## EXTRACTO FUENTE
● ● ● ● ●
La rinitis alérgica es una de las patologías más
frecuentes en el mundo en todos los grupos de edad. Las estadísticas
muestran que se presentan en un 5 a un 27 % de la población
y es más frecuente en niños y adolescentes.
La nariz es el primer órgano que se pone en contacto con
el aire que va hacia los alvéolos. Su función primordial
es calentar, humedecer y retirar elementos en suspensión
del medio ambiente. Debido a su posición crucial las alteraciones
funcionales inciden en la fisiología de los senos paranasales,
el oído y las vías respiratorias bajas.
Desde
la descripción de Coca y Cooke sobre la relación
entre asma, fiebre del heno y dermatitis atópica donde
se considera además un factor hereditario, se han descrito
diferentes explicaciones fisiopatológicas que se basan
en los nuevos avances inmunogenéticos. Las personas con
rinitis alérgica desarrollan mecanismos comunes de hipersensibilidad
a diferentes estímulos; inicialmente se produce Ig E con
alérgenos comunes del medio ambiente como los ácaros
del polvo, la caspa de los animales, los insectos, los pólenes
y los hongos. El 2.5% de la población, en especial los
lactantes, se sensibilizan a los alimentos. Estos anticuerpos
desarrollados tienen una gran afinidad por la membrana de los
mastocitos y de los basófilos, y menor por otras células
inflamatorias como los eosinofilos, los neutrofilos y los monocitos.
Si se expone de nuevo a ellos se inicia el proceso de degranulación
con liberación de enzimas como la histamina que produce
rinorrea, estornudos, prurito y congestión, síntomas
cardinales de la rinitis alérgica. Este cuadro puede durar
minutos o por el contrario convertirse en una lesión permanente
y crónica con un estado inflamatorio continuo y activo
con sensibilidad a otros estímulos no inmunológicos
como cambios de temperatura, contaminantes y aerosoles que desencadenan
hipersensibilidad o hiperreactividad nasal. Lo anterior es la
explicación del por qué algunas personas son muy
susceptibles a desarrollar síntomas con fenómenos
alérgicos menores, debido a un fenómeno de hipersensibilidad
desarrollado durante los primeros años de vida.
Clínica.
Los síntomas de la rinitis alérgica se inician a
cualquier edad y pueden relacionarse con las estaciones, ser perennes
o intermitentes. Los relacionados con las estaciones se presentan
al inhalar pólenes o esporas de hongos.
● ● ● ● ●
## TAREA 1
Según el extracto sobre la rinitis alérgica, ¿qué porcentaje de la población se sensibiliza a los alimentos?
## TAREA 2
Escribe la continuación del extracto sobre la rinitis alérgica a partir de su última oración.
● ● ● ● ●
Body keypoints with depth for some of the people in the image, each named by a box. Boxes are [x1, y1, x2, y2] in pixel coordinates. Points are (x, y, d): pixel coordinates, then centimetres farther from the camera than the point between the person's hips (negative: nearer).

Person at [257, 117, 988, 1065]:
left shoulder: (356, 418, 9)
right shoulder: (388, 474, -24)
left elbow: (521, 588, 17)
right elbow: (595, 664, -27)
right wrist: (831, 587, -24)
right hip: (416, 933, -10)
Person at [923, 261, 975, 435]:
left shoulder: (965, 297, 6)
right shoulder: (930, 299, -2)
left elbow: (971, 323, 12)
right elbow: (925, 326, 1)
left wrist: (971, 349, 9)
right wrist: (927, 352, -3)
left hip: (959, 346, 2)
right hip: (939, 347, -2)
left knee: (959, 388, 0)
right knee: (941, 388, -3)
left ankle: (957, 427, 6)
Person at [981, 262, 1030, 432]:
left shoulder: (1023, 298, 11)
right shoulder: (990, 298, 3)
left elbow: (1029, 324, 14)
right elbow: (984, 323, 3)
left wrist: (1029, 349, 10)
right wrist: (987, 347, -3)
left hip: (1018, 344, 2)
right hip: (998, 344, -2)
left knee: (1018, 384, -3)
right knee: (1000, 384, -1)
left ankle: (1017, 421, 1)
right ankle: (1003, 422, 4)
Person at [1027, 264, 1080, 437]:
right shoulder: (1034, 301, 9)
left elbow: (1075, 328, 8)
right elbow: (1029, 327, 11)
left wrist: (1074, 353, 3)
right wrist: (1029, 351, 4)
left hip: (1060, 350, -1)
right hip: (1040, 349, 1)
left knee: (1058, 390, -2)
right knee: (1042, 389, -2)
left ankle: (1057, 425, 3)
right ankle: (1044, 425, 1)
● ● ● ● ●
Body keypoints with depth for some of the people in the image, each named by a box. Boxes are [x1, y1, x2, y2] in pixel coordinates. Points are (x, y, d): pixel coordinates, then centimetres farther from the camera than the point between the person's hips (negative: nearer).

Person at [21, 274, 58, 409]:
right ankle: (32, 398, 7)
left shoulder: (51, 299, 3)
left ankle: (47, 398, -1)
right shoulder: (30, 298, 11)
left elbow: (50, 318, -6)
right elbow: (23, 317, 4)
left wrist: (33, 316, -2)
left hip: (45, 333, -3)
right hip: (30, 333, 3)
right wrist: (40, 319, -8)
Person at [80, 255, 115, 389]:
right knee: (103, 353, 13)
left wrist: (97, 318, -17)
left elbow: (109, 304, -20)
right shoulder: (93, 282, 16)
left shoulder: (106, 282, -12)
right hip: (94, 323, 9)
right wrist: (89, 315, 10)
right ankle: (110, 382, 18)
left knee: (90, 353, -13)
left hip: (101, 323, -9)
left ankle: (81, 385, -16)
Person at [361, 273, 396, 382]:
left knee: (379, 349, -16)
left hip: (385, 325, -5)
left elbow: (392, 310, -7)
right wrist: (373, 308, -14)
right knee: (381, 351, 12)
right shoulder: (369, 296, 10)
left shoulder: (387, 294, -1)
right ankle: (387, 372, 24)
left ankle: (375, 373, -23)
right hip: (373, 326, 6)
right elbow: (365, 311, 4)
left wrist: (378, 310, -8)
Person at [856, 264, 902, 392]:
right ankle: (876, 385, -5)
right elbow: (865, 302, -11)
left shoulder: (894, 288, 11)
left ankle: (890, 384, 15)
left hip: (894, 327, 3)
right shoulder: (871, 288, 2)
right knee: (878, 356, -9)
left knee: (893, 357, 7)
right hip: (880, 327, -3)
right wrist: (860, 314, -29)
● ● ● ● ●
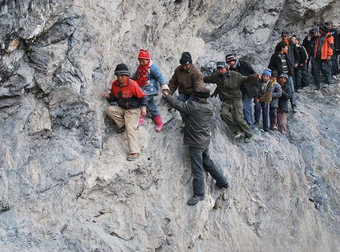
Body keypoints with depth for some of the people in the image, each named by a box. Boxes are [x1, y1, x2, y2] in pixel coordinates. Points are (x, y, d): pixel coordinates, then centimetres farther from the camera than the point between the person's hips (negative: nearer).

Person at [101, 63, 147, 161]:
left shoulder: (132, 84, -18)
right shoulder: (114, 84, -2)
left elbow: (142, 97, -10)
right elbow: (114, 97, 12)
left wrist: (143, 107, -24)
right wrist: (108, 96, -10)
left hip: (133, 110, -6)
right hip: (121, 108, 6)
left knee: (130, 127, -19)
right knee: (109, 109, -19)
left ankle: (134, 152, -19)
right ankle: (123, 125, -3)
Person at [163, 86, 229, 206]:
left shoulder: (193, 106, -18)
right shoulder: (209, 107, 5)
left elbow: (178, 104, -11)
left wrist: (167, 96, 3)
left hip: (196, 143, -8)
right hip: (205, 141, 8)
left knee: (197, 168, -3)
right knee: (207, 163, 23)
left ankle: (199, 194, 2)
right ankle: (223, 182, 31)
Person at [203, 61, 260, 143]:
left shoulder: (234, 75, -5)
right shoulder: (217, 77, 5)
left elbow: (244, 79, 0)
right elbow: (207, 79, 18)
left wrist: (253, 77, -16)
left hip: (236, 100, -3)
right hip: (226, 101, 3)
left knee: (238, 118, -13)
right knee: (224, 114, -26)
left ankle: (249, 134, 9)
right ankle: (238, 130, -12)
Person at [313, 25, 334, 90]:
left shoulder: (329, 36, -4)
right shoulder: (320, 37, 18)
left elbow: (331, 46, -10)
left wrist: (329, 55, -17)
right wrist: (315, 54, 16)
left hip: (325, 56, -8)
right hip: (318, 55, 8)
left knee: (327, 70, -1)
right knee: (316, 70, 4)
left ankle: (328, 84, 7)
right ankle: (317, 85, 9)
● ● ● ● ●
## RESPUESTA 1
El 2.5% de la población, en especial los lactantes.

## RESPUESTA 2
En
el interrogatorio se encuenta la tríada clásica
de la alergia respiratoria: edema, hipersecreción y reflejo
espasmódico que lo manifiesta el paciente como obstrucción
nasal, rinorrea mucoide abundante y estornudos en salva. Otros
síntomas son la respiración oral, el prurito nasal
y ocular, la epistaxis, voz nasal y bruxismo nocturno.
Examen físico.
Se deben buscar estigmas claros de alergia como el pliegue parpebral
supernumerario (signo de Dennie-Morgan), las ojeras alérgicas,
el pliegue nasal. Mediante rinoscopia anterior se evidencia la
hipertrofia de los cornetes, palidez de la mucosa nasal con apariencia
azulada, escurrimiento faríngeo posterior y la presencia
de líquido en el oído medio. Otras anomalías
asociada con cronicidad son las alteraciones oclusales, el paladar
ojival, la hipoplasia malar, el pseudo-prognatismo y la conjuntivitis
permanente.
Exámenes.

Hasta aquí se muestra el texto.